Patent Application
20080115403
A fishing lure made of a synthetic rubber composition which has improved feel and performance.
Fishing lures and baits which are made from plastisol are commercially available. Plastisol is a dispersion or emulsion of polyvinyl chloride (PVC) resin in a plasticizer. Lures and baits made of various plastisols have been widely accepted, as they appear lifelike. They can be molded into various shapes, are easily colored, and are relatively inexpensive. The plastisol fishing bait, however, is deficient in that it is not very elastic, it is susceptible to tearing, it is relatively hard (salt water lure—Shore OO hardness 35-40; fresh water lure—Shore OO hardness of more than 20). These Plastisol lures are perceived as environmentally unsafe, and while they may appear lifelike, they do not feel lifelike.
Recently fishing lures have started to be made of a synthetic rubber as opposed to plastisols. Some examples of these types of lures can be seen in U.S. Pat. Nos. 4,589,223, 5,884,639, 6,117,176, and 6,148,830. Specifically, these synthetic rubbers are thermoplastic elastomers (TPE); and more specifically, they are styrenic block copolymer. These new lures show some improvement and draw backs over the plastisol lures. The new lures can be colored, shaped, are softer, and are elastic. These new lures not only look lifelike, but they also feel lifelike.
These synthetic rubbers, however, were not problem-free. One concern is the surface tackiness of the lure. The synthetic rubber has a high surface tack; therefore, it tends to cling to anything it comes into contact with. One solution to the surface tack concern is set forth in copending U.S. patent application Ser. No. 10/378489 filed Mar. 3, 2003 by M. T. Shelton. Another concern is heat deformation. Heat deformation refers to the body losing its original shape after being exposed to an elevated temperature for a prolonged period of time (e.g. 50° C. for 1 hour). For example, a worm-shaped lure (i.e., generally rod-like) may be bent or folded in storage, and during storage, it may see temperatures greater than 100° F. (38° C.), and after cooling, the bent or folded worm may not return to its original shape. Heat deformation is undesirable from a consumer point-of-view. One solution to the surface tack and heat deformation is set forth in copending U.S. patent application Ser. No. 10/460,064 filed Jun. 6, 2003 by M. T. Shelton and others. Still other considerations include maintaining elasticity and tear resistance. Each of these properties must be balanced to achieve a good quality lure. Some of these synthetic rubber lures had too much elasticity and heat deformation remained a problem. These lures had a Shore OO hardness of less than 10. In addition it was found that with low Shore OO lures there was a problem with keeping the lure on the hook. These properties, it is believed, are dependent, in part, on the choice of the components of the synthetic rubber composition and their relative quantities in the mixture as well as their relation to the amount of plasticizer which they are mixed with.

———

WORK REQUEST A – Condense the paragraph of the patent application that begins "Fishing lures and baits which are made from plastisol" into a short list that keeps its main facts.
WORK REQUEST B –
Answer these questions from the patent application:
(i) What is plastisol a dispersion or emulsion of?
(ii) More specifically, what kind of thermoplastic elastomer are the synthetic rubbers used in the newer lures?
(iii) What Shore OO hardness did the synthetic rubber lures with too much elasticity have?
WORK REQUEST C – Duplicate the part of the patent application starting at "Fishing lures and" and ending at "not feel lifelike.".

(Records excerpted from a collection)
———

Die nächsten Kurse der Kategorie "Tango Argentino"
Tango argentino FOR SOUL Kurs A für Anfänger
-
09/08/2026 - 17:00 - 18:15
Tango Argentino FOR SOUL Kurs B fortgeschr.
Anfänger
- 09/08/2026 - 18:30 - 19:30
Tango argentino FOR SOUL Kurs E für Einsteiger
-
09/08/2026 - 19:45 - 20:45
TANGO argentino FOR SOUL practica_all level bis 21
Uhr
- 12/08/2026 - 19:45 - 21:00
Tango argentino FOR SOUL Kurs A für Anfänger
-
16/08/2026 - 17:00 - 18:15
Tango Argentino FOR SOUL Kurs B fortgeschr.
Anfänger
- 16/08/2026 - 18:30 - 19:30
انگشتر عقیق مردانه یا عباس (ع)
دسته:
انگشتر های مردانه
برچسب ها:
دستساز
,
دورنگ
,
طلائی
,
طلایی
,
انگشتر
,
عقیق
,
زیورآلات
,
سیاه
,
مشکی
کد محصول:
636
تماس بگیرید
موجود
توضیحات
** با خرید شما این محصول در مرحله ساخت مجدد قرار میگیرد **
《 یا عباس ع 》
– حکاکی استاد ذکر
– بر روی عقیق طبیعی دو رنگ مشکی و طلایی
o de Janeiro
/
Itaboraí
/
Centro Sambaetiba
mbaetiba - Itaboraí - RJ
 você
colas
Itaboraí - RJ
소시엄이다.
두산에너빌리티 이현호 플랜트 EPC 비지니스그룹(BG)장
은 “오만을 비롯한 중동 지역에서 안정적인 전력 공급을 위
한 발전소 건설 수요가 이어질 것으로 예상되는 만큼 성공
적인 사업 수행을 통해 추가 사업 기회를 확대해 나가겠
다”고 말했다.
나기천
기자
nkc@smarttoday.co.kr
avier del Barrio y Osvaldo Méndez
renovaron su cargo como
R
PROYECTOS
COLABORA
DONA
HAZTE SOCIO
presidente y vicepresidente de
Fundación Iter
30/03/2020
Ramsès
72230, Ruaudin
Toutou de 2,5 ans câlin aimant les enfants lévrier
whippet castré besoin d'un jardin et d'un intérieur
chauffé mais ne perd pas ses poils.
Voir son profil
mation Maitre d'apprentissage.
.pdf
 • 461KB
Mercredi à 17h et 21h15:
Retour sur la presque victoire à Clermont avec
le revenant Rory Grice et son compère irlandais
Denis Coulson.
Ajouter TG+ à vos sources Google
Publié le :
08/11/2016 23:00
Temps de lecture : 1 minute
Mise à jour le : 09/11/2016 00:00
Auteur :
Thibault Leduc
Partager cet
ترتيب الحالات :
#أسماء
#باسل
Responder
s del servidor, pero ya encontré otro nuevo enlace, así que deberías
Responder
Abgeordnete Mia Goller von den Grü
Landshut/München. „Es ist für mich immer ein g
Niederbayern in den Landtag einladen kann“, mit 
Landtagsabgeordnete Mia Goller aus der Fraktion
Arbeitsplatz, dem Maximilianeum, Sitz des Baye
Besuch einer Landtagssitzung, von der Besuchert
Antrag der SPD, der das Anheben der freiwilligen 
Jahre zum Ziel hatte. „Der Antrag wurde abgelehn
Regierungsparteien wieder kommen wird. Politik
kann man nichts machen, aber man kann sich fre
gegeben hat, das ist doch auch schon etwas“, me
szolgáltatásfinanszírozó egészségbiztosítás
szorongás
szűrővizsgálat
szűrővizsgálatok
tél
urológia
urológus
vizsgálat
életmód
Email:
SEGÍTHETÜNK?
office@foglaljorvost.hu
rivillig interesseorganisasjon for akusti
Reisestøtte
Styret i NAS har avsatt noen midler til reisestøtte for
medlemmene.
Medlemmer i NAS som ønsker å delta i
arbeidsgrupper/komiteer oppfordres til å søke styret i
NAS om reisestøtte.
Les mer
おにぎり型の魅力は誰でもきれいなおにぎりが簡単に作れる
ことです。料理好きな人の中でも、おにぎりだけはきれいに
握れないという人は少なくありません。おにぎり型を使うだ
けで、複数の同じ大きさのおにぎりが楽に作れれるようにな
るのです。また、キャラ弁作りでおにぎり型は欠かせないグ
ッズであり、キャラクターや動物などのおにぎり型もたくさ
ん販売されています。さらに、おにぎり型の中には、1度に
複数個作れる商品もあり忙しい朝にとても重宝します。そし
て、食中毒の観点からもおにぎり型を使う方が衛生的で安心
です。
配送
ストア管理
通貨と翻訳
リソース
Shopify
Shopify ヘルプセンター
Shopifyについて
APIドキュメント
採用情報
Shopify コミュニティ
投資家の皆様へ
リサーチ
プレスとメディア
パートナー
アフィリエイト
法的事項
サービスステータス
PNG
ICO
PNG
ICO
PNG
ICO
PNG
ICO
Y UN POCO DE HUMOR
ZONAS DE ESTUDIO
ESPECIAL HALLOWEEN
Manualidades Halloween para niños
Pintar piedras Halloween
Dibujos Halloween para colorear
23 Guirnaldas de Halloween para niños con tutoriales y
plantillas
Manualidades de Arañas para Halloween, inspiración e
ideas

———

TASK ANSWER A –
- Plastisol lures and baits are sold commercially.
- Plastisol is a dispersion or emulsion of polyvinyl chloride (PVC) resin in a plasticizer.
- These lures are widely accepted because they look lifelike. They can be molded into various shapes, are easily colored and are relatively inexpensive.
- They are not very elastic and tear easily.
- They are relatively hard: Shore OO 35-40 for salt water lures and more than 20 for fresh water lures.
- They are seen as environmentally unsafe.
- They look lifelike but do not feel lifelike.

TASK ANSWER B –
(i) Polyvinyl chloride (PVC) resin in a plasticizer.
(ii) Styrenic block copolymer.
(iii) Less than 10.

TASK ANSWER C –
Fishing lures and baits which are made from plastisol are commercially available. Plastisol is a dispersion or emulsion of polyvinyl chloride (PVC) resin in a plasticizer. Lures and baits made of various plastisols have been widely accepted, as they appear lifelike. They can be molded into various shapes, are easily colored, and are relatively inexpensive. The plastisol fishing bait, however, is deficient in that it is not very elastic, it is susceptible to tearing, it is relatively hard (salt water lure—Shore OO hardness 35-40; fresh water lure—Shore OO hardness of more than 20). These Plastisol lures are perceived as environmentally unsafe, and while they may appear lifelike, they do not feel lifelike.